▽
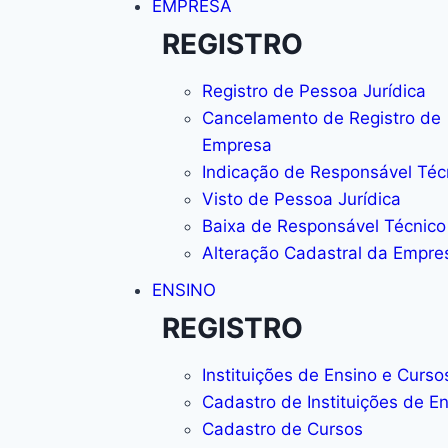
EMPRESA
REGISTRO
Registro de Pessoa Jurídica
Cancelamento de Registro de
Empresa
Indicação de Responsável Téc
Visto de Pessoa Jurídica
Baixa de Responsável Técnico
Alteração Cadastral da Empre
ENSINO
REGISTRO
Instituições de Ensino e Curs
Cadastro de Instituições de E
Cadastro de Cursos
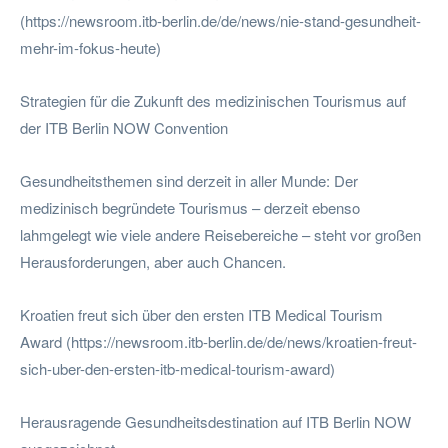
(https://newsroom.itb-berlin.de/de/news/nie-stand-gesundheit-
mehr-im-fokus-heute)
Strategien für die Zukunft des medizinischen Tourismus auf
der ITB Berlin NOW Convention
Gesundheitsthemen sind derzeit in aller Munde: Der
medizinisch begründete Tourismus – derzeit ebenso
lahmgelegt wie viele andere Reisebereiche – steht vor großen
Herausforderungen, aber auch Chancen.
Kroatien freut sich über den ersten ITB Medical Tourism
Award (https://newsroom.itb-berlin.de/de/news/kroatien-freut-
sich-uber-den-ersten-itb-medical-tourism-award)
Herausragende Gesundheitsdestination auf ITB Berlin NOW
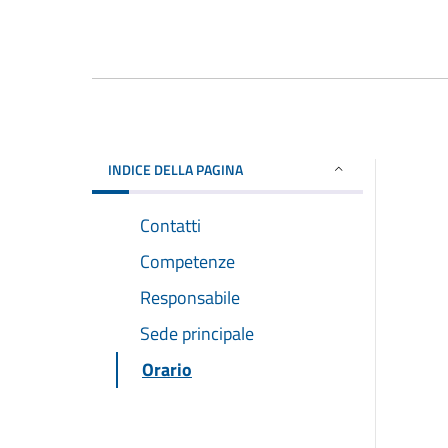
INDICE DELLA PAGINA
Contatti
Competenze
Responsabile
Sede principale
Orario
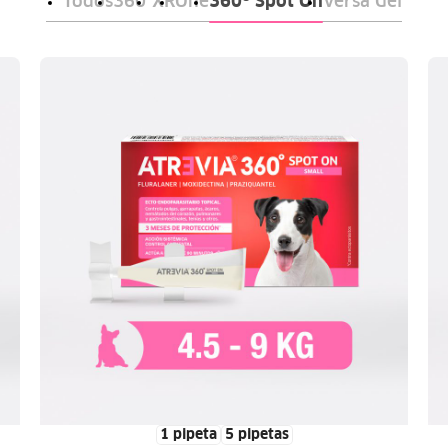
Todos
360°
XR
One
360º Spot On
Versa Gel
1 pipeta
5 pipetas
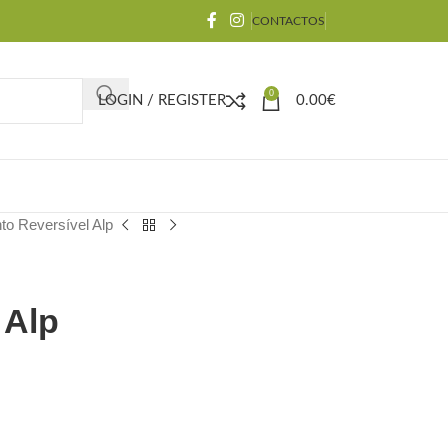
CONTACTOS
0
LOGIN / REGISTER
0.00
€
to Reversível Alp
 Alp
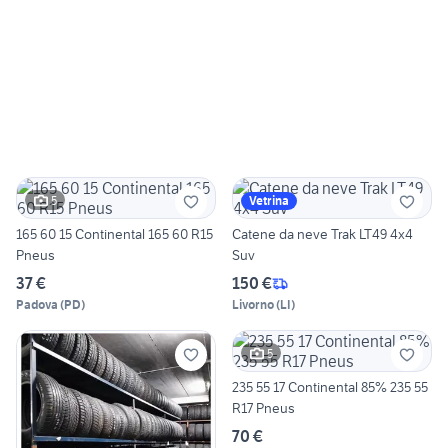
5
Vetrina
165 60 15 Continental 165 60 R15
Catene da neve Trak LT49 4x4
Pneus
Suv
37 €
150 €
Padova
(
PD
)
Livorno
(
LI
)
5
235 55 17 Continental 85% 235 55
R17 Pneus
70 €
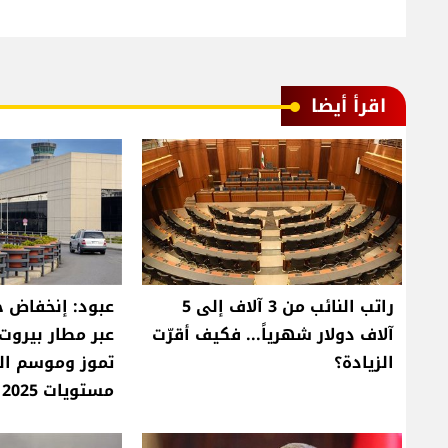
اقرأ أيضا
راتب النائب من 3 آلاف إلى 5
عبود: إنخفاض ح
آلاف دولار شهرياً... فكيف أقرّت
الزيادة؟
تموز وموسم ا
مستويات 2025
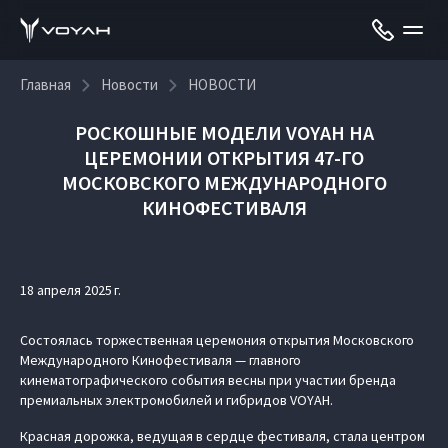
Главная
Новости
НОВОСТИ
РОСКОШНЫЕ МОДЕЛИ VOYAH НА
ЦЕРЕМОНИИ ОТКРЫТИЯ 47-ГО
МОСКОВСКОГО МЕЖДУНАРОДНОГО
КИНОФЕСТИВАЛЯ
18 апреля 2025 г.
Состоялась торжественная церемония открытия Московского
Международного Кинофестиваля — главного
кинематографического события весны при участии бренда
премиальных электромобилей и гибридов VOYAH.
Красная дорожка, ведущая в сердце фестиваля, стала центром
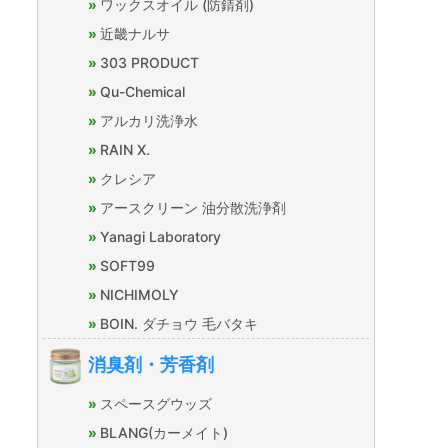
ワックスオイル (防錆剤)
近畿ナルサ
303 PRODUCT
Qu-Chemical
アルカリ洗浄水
RAIN X.
クレシア
アースクリーン 油分散洗浄剤
Yanagi Laboratory
SOFT99
NICHIMOLY
BOIN. ダチョウ 毛バタキ
消臭剤・芳香剤
スペースグウッズ
BLANG(カーメイト)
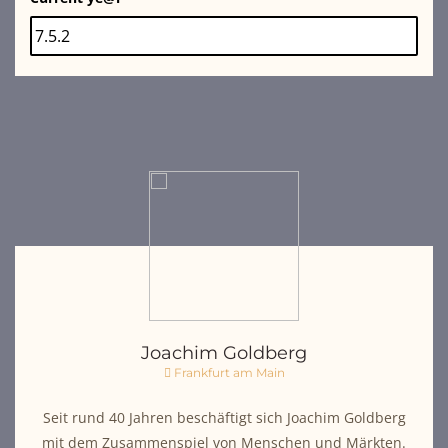
Joachim Goldberg
Frankfurt am Main
Seit rund 40 Jahren beschäftigt sich Joachim Goldberg
mit dem Zusammenspiel von Menschen und Märkten.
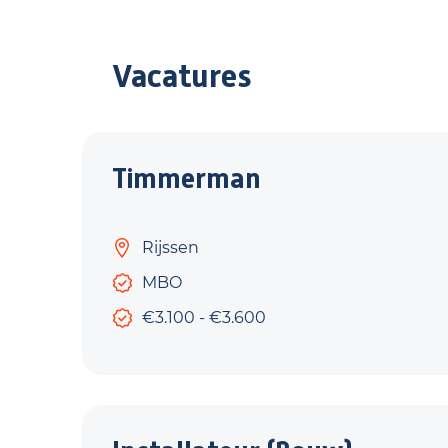
Vacatures
Timmerman
Rijssen
MBO
€3.100 - €3.600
△
• **Task item**: Copy the rows above word for word, starting at the first one and ending with the line that contains "Cadastro de Cursos". Leave the pictures out of your answer.

• **Answer to this task**:
EMPRESA
REGISTRO
Registro de Pessoa Jurídica
Cancelamento de Registro de
Empresa
Indicação de Responsável Téc
Visto de Pessoa Jurídica
Baixa de Responsável Técnico
Alteração Cadastral da Empre
ENSINO
REGISTRO
Instituições de Ensino e Curs
Cadastro de Instituições de E
Cadastro de Cursos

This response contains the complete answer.